В карнавал 1511 г. старый слуга медичейского дома и давний коллега Боттичелли Пьеро ди Козимо — «выдумщик необыкновенный и прихотливый» сумел поразить ко всему привычных флорентинцев «затеей странной, страшной и неожиданной». Пьеро ди Козимо принадлежит честь, как пишет Вазари, изобретения пышных маскарадных шествий в виде «триумфов» в сопровождении музыки. Это был тоже в своем роде «триумф», только место влюбленных античных богов с веселящейся свитой сатиров и нимф в нем заменили тени потустороннего мира.
Огромнейшая многозначительно черная колымага, запряженная буйволами, вместо привычных аллегорических «трофеев» расписанная мертвыми костями и белыми крестами, сооруженная в глубочайшей тайне давним поклонником прекрасной Симонетты, увенчанная сверху гигантской фигурой бутафорской Смерти с косой и нагруженная множеством гробов, сопровождалась целой толпой факельщиков, обряженных в маски черепов.
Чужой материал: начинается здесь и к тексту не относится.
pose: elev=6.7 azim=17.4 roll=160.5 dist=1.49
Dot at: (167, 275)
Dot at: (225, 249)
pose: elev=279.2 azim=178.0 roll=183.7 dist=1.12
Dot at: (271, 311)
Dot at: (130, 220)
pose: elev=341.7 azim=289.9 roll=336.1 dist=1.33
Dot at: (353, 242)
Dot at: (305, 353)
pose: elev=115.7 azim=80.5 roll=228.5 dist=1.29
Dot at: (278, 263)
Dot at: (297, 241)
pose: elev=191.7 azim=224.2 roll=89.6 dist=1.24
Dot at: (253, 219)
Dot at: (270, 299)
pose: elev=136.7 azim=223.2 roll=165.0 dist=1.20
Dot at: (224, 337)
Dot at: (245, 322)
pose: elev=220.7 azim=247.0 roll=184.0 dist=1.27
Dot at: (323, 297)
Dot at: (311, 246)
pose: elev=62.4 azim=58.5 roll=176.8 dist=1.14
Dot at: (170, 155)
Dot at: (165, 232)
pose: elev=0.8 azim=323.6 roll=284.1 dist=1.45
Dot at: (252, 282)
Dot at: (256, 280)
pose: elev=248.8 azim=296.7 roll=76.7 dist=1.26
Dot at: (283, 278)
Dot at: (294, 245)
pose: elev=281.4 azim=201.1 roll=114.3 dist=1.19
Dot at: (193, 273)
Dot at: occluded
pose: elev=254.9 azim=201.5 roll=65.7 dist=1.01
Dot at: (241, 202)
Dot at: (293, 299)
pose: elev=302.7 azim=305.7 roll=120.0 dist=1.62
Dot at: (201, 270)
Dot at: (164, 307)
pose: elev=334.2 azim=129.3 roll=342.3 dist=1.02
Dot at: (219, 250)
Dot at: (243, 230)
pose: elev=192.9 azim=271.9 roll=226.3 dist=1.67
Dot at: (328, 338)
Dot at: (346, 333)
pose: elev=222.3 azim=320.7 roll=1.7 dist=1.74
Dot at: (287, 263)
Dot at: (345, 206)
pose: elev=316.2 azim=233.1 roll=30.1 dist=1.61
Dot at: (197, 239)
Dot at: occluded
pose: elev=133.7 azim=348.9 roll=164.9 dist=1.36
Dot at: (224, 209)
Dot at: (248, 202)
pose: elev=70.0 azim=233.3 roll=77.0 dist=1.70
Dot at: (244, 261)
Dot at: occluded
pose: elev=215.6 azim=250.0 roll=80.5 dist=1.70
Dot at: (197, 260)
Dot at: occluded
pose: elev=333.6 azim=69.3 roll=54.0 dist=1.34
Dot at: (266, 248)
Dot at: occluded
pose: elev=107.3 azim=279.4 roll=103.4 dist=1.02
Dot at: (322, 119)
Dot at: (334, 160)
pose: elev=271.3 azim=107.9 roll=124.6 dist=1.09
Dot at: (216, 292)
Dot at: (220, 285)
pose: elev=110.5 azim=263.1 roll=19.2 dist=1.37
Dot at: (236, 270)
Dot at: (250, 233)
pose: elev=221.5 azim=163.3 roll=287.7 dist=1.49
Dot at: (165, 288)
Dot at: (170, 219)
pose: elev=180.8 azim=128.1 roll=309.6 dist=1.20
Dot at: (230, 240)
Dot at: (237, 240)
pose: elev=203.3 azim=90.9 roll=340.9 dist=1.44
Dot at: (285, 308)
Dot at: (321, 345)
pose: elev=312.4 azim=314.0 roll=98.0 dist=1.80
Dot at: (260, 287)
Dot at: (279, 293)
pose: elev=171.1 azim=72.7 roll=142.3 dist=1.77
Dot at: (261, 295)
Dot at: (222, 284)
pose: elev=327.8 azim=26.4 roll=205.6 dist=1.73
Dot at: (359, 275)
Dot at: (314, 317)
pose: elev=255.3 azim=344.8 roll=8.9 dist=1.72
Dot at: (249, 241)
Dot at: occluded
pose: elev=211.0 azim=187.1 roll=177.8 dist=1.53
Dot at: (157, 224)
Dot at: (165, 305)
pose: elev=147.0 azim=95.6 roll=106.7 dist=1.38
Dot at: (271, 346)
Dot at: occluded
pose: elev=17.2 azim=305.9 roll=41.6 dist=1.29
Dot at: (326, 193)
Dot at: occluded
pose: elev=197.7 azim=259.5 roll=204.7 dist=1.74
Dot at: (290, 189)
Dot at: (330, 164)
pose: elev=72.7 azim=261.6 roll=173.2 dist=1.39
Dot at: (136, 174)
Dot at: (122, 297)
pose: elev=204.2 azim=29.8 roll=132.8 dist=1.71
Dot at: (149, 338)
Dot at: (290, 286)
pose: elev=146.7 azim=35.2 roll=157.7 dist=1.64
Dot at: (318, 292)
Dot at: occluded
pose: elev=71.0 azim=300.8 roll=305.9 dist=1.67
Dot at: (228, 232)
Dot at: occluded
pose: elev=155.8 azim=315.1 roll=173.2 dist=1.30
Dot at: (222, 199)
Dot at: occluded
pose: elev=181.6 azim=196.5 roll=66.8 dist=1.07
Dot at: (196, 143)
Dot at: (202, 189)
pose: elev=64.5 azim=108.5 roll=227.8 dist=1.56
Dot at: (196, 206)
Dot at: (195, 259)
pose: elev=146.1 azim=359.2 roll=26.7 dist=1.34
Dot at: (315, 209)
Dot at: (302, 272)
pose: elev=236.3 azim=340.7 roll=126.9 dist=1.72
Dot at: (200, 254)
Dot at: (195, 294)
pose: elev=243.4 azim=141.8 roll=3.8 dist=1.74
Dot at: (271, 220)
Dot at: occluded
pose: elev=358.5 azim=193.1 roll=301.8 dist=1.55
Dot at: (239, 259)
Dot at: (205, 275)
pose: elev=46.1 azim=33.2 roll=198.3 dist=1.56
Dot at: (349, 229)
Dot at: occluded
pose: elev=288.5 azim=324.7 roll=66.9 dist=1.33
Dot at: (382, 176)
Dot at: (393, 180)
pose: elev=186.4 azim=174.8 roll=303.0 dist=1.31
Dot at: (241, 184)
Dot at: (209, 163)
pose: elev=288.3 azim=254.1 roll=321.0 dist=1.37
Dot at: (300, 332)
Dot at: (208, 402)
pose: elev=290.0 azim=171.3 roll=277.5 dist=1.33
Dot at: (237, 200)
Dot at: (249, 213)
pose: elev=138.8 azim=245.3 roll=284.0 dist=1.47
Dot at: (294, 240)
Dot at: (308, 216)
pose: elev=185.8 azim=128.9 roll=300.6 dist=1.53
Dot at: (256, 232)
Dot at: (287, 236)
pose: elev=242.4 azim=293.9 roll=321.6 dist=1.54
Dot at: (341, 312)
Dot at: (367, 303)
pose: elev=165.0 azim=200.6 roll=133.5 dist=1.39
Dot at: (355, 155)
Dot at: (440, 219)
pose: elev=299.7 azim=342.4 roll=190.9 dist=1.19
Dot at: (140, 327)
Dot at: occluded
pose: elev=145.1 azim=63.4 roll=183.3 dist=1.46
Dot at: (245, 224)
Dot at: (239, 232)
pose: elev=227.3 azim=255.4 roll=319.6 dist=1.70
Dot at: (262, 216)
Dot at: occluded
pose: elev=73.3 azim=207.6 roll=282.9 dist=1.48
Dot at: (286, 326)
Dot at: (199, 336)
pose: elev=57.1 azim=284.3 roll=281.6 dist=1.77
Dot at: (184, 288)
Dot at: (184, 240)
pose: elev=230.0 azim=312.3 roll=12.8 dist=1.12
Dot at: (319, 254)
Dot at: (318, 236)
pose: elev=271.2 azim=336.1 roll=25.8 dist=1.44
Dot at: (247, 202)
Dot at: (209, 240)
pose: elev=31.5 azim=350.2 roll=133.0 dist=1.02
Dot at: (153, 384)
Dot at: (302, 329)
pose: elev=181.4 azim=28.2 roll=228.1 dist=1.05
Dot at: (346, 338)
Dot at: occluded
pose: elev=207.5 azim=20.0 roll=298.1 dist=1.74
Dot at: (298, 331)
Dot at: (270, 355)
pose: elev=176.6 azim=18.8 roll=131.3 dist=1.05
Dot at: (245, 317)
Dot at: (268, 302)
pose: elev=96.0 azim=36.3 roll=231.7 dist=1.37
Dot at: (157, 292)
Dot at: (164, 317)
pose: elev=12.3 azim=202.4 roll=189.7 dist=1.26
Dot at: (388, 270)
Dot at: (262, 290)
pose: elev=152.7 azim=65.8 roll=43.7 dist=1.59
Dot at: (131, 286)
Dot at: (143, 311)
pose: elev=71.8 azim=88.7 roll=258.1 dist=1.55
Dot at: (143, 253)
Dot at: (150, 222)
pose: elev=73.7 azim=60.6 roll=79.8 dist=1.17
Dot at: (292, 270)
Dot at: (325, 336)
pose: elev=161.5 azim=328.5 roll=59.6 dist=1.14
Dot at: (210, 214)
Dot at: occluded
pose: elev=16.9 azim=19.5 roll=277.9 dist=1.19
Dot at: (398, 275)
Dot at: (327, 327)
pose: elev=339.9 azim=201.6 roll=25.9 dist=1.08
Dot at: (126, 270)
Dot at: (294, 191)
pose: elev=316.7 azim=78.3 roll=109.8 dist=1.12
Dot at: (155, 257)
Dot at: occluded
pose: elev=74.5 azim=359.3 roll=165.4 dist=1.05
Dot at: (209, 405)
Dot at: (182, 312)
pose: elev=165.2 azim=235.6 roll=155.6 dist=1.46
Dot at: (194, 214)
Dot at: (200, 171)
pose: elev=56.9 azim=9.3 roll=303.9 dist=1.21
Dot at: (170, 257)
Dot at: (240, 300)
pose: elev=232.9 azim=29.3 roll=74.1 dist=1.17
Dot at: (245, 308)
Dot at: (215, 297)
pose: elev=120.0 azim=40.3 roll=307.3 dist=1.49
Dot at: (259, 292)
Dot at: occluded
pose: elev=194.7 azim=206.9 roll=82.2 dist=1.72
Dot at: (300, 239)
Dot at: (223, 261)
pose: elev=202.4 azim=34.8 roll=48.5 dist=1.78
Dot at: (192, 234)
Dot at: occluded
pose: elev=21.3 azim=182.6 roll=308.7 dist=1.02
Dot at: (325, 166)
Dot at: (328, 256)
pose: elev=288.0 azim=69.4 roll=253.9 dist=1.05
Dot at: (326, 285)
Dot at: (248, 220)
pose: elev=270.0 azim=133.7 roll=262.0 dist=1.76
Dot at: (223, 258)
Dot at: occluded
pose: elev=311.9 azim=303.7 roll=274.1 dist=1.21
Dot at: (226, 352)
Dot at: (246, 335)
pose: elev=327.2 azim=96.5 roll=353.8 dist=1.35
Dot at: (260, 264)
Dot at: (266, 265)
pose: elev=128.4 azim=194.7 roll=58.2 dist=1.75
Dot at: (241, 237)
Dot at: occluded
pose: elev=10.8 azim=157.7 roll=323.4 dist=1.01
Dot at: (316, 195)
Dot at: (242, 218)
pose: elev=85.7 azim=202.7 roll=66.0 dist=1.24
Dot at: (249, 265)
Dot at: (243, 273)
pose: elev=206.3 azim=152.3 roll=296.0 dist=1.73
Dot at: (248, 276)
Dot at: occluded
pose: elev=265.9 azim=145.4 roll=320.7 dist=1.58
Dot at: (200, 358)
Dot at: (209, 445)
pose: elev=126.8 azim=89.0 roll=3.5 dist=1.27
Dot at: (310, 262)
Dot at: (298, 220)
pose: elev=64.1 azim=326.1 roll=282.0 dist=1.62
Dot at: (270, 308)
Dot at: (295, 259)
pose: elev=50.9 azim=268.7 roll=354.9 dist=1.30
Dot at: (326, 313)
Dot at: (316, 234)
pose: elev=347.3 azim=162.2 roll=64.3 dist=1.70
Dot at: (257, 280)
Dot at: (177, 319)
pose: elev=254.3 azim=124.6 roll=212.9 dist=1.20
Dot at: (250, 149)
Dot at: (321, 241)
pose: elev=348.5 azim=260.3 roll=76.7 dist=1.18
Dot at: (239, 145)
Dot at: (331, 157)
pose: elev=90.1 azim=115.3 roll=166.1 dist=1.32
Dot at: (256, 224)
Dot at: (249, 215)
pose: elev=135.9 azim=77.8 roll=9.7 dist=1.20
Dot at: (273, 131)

Под черными флагами, украшенными эмблемой смерти, специально подобранные клячи самого тощего и унылого вида, какие только нашлись, накрытые траурными попонами, несли на себе полсотни скелетоподобно обряженных всадников.
Во время шествия через город вся конная и пешая свита Смерти намеренно дрожащими голосами тянула в унисон погребальные гимны, а при кратких остановках зловещей колесницы из гробов, приподняв аккуратно крышки, эффектно выставлялись запрятанные в них ряженые, живописно располагались и весьма прочувствованно пели на всем знакомый карнавальный мотив, но с донельзя переиначенными словами, где вместо брызжущих солнцем медичейских стихов «Вакха и Ариадны» загробным плачем звучали другие, сочиненные Антонио Аламанни, перелагавшие эротический гимн в похоронную лауду:
«Мы мертвы, а вы живете,Ты живой, а я мертвец,Как и мы, и вы умрете,Всех нас ждет один конец.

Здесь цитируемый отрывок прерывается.